L’ex vice presidente della Provincia di Campobasso Pino Chiappini ha lanciato una scuola politica per capire come amministrare, dal bilancio alle delibere, passando per le competenze del Comune

Nell’era dell’incompetenza imperante fra chi si siede sui banchi del Parlamento e dei vari consigli regionali e comunali, ecco che torna di moda la cara vecchia scuola politica. È quello che ha pensato Francesco Rutelli, ex sindaco di Roma e deputato, che ha lanciato la sua ‘Scuola di servizio civico’ per i futuri amministratori capitolini. Ma Rutelli arriva (almeno) secondo. In Molise la stessa pensata l’ha avuta Pino Chiappini, 60 anni, ex vice presidente della Provincia di Campobasso e amministratore comunale di Montenero di Bisaccia.

Qualche settimana fa ha lanciato l’idea su Facebook, trovando l’immediata risposta positiva di tanti utenti. E alla prova dei fatti, ha completato in poco tempo la prima ‘classe’. “Hanno risposto in tanti e abbiamo iniziato da poco. Ci sono persone di Guglionesi, Campomarino, Petacciato, oltre che di Montenero. Sia amministratori attuali che gente che pensa di poterlo diventare”.

Così come quella di Rutelli, la scuola di Chiappini è totalmente apartitica e gratuita. Nonostante questo, a Montenero è stata accolta con una certa diffidenza. Forse anche perché fra sei mesi circa si vota per il rinnovo del consiglio comunale.

Molti hanno pensato che questa fosse una mossa per candidarmi, ma non è così. Ho preso le distanze dal mondo politico, sono distante anni luce, non ho alcuna ambizione. Mi spiace, perché ho provato a contattare i rappresentanti dei partiti per partecipare alle lezioni, ma non ho avuto risposte positive. Come si dice: nessuno è profeta in patria”.

Pino Chiappini

Al contrario, molti iscritti arrivano da altri paesi. “E ho già prenotazioni per la seconda edizione, che conto di iniziare appena finita la prima”. Quindici lezioni da due ore ciascuno, al sabato pomeriggio. Ma cosa imparano i novelli studenti dall’esperienza dell’ex presidente della Provincia, che per altro nella vita fa il commercialista e revisore dei conti?

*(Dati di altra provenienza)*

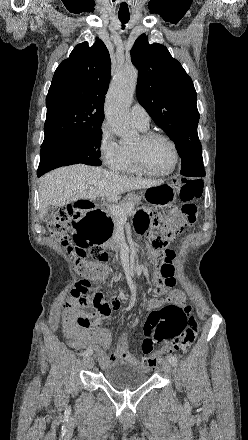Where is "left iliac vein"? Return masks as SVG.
<instances>
[{"instance_id": "1", "label": "left iliac vein", "mask_w": 248, "mask_h": 440, "mask_svg": "<svg viewBox=\"0 0 248 440\" xmlns=\"http://www.w3.org/2000/svg\"><path fill=\"white\" fill-rule=\"evenodd\" d=\"M162 370L166 376H170L172 372L171 362L169 360H165L162 364Z\"/></svg>"}]
</instances>
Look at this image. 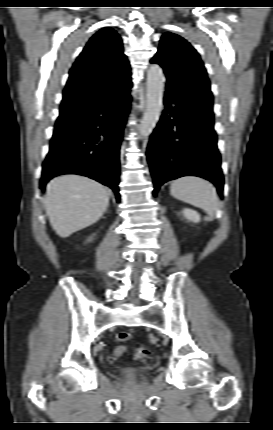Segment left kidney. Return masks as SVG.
Here are the masks:
<instances>
[{"label":"left kidney","mask_w":273,"mask_h":430,"mask_svg":"<svg viewBox=\"0 0 273 430\" xmlns=\"http://www.w3.org/2000/svg\"><path fill=\"white\" fill-rule=\"evenodd\" d=\"M183 215L187 220L191 222H194V223L200 222V215L195 210H192L190 208H185L183 210Z\"/></svg>","instance_id":"1"}]
</instances>
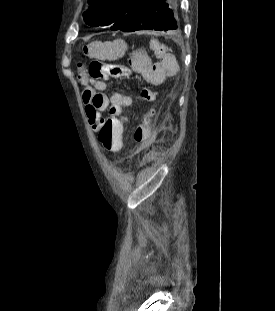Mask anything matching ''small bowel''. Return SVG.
<instances>
[{"instance_id":"1","label":"small bowel","mask_w":275,"mask_h":311,"mask_svg":"<svg viewBox=\"0 0 275 311\" xmlns=\"http://www.w3.org/2000/svg\"><path fill=\"white\" fill-rule=\"evenodd\" d=\"M150 46L155 49L150 50V57L154 64H151V60L140 53H135L128 60V67L135 72H140L141 80H149L150 87H165V80H175L176 76L180 75L179 56L166 55L168 47L160 46L156 39L150 40ZM103 53H106L107 57H124L125 54L121 41L105 43ZM82 81L85 82L83 102L86 105L89 123L94 131H98L103 123L102 114L105 110H108L110 118H127L125 111L132 105V97L129 94L113 92L105 95L102 92L106 88L103 81L84 78ZM158 106L159 103L155 102L154 106L146 109V115H142V122H136L130 134L133 143L154 142L158 131L157 119L154 116L158 114ZM162 110L166 111L167 107L163 106ZM105 117H108V114H105ZM119 131L122 133L123 130Z\"/></svg>"}]
</instances>
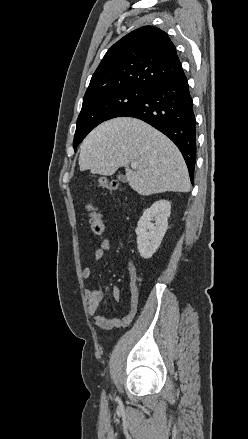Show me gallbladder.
Segmentation results:
<instances>
[{
	"label": "gallbladder",
	"instance_id": "bac80fb5",
	"mask_svg": "<svg viewBox=\"0 0 248 439\" xmlns=\"http://www.w3.org/2000/svg\"><path fill=\"white\" fill-rule=\"evenodd\" d=\"M118 179L121 180V181H123V182L126 181V178H125V176H123V175H119V176H118Z\"/></svg>",
	"mask_w": 248,
	"mask_h": 439
}]
</instances>
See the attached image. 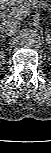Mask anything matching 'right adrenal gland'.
Instances as JSON below:
<instances>
[{
    "label": "right adrenal gland",
    "mask_w": 51,
    "mask_h": 153,
    "mask_svg": "<svg viewBox=\"0 0 51 153\" xmlns=\"http://www.w3.org/2000/svg\"><path fill=\"white\" fill-rule=\"evenodd\" d=\"M0 38H1V39H0L1 41H3V40L6 39L4 36H0Z\"/></svg>",
    "instance_id": "obj_1"
}]
</instances>
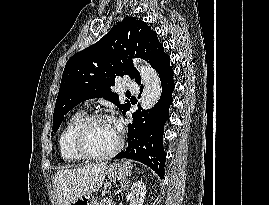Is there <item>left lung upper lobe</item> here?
I'll return each instance as SVG.
<instances>
[{"label":"left lung upper lobe","instance_id":"5c2ea615","mask_svg":"<svg viewBox=\"0 0 269 205\" xmlns=\"http://www.w3.org/2000/svg\"><path fill=\"white\" fill-rule=\"evenodd\" d=\"M167 54L157 34L143 21L126 17L95 44L74 54L66 63L53 115L56 132L64 116L80 102L92 98L111 101L123 114L130 103L119 104L111 90L117 76H130L136 83L141 77L132 58L146 60L156 69Z\"/></svg>","mask_w":269,"mask_h":205}]
</instances>
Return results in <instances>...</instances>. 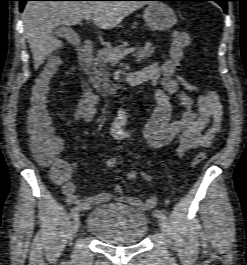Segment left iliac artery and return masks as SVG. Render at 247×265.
<instances>
[{
    "instance_id": "44dca946",
    "label": "left iliac artery",
    "mask_w": 247,
    "mask_h": 265,
    "mask_svg": "<svg viewBox=\"0 0 247 265\" xmlns=\"http://www.w3.org/2000/svg\"><path fill=\"white\" fill-rule=\"evenodd\" d=\"M156 215L159 218H162L164 220H167V216L163 212H161V211H157V214Z\"/></svg>"
}]
</instances>
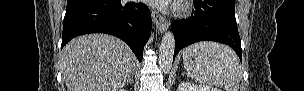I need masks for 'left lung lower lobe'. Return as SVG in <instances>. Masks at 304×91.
<instances>
[{"mask_svg": "<svg viewBox=\"0 0 304 91\" xmlns=\"http://www.w3.org/2000/svg\"><path fill=\"white\" fill-rule=\"evenodd\" d=\"M193 14L171 23L179 50L198 41H216L233 48L242 62L240 36L235 19V0H194Z\"/></svg>", "mask_w": 304, "mask_h": 91, "instance_id": "left-lung-lower-lobe-1", "label": "left lung lower lobe"}]
</instances>
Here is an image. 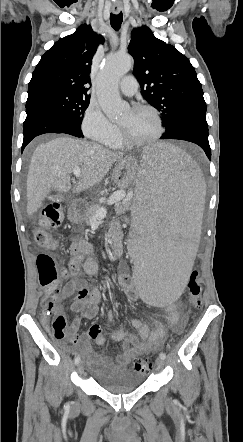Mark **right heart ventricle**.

“Tutto quello che riguarda la vita amministrativa, dalle delibere alle determine, le competenze del Comune, i ruoli dei dirigenti, gli atti fondamentali della Giunta e del Consiglio. E poi il Bilancio, dalle voci, agli assestamenti, dal Bilancio di previsione al consuntivo”. Soprattutto sugli argomenti contabili l’attenzione è alta. “Molte volte può capitare che l’amministratore non sa bene come affrontare l’argomento e commette degli errori” confida Chiappini.

Non mancherà un passaggio relativo a “come approcciarsi alla materia. Se sei in maggioranza o in minoranza cambia molto. Ma va ricordato che una buona Amministrazione è fatta anche da una buona opposizione”. E il confronto appare stimolante. “Mi hanno annunciato che porteranno a lezione un caso reale da discutere”. Nella speranza che nei prossimi anni la competenza torni di moda, almeno in politica.